星火数据框GROUPBY与AGG进行追加名单 [英] Spark Dataframe groupby with agg performing list appending

查看：285 发布时间：2016/5/22 16:15:58 scala apache-spark apache-spark-sql

本文介绍了星火数据框GROUPBY与AGG进行追加名单的处理方法，对大家解决问题具有一定的参考价值，需要的朋友们下面随着小编来一起学习吧！

问题描述

我有一个模式作为这样一个数据帧：

I have a dataframe with schema as such:

[visitorId: string, trackingIds: array<string>, emailIds: array<string>]

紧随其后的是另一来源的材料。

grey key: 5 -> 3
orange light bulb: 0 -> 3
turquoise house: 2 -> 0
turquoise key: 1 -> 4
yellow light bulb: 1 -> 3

寻找一种方式来组（或者汇总？）这个数据帧由visitorid其中trackingIds和emailIds列将共同追加。因此，例如，如果我最初的DF如下：

Looking for a way to group (or maybe rollup?) this dataframe by visitorid where the trackingIds and emailIds columns would append together. So for example if my initial df looks like:

visitorId   |trackingIds|emailIds
+-----------+------------+--------
|a158|      [666b]      |    [12]
|7g21|      [c0b5]      |    [45]
|7g21|      [c0b4]      |    [87]
|a158|      [666b, 777c]|    []

我想我的输出DF看起来像这样

I would like my output df to look like this

visitorId   |trackingIds|emailIds
+-----------+------------+--------
|a158|      [666b,666b,777c]|      [12,'']
|7g21|      [c0b5,c0b4]     |      [45, 87]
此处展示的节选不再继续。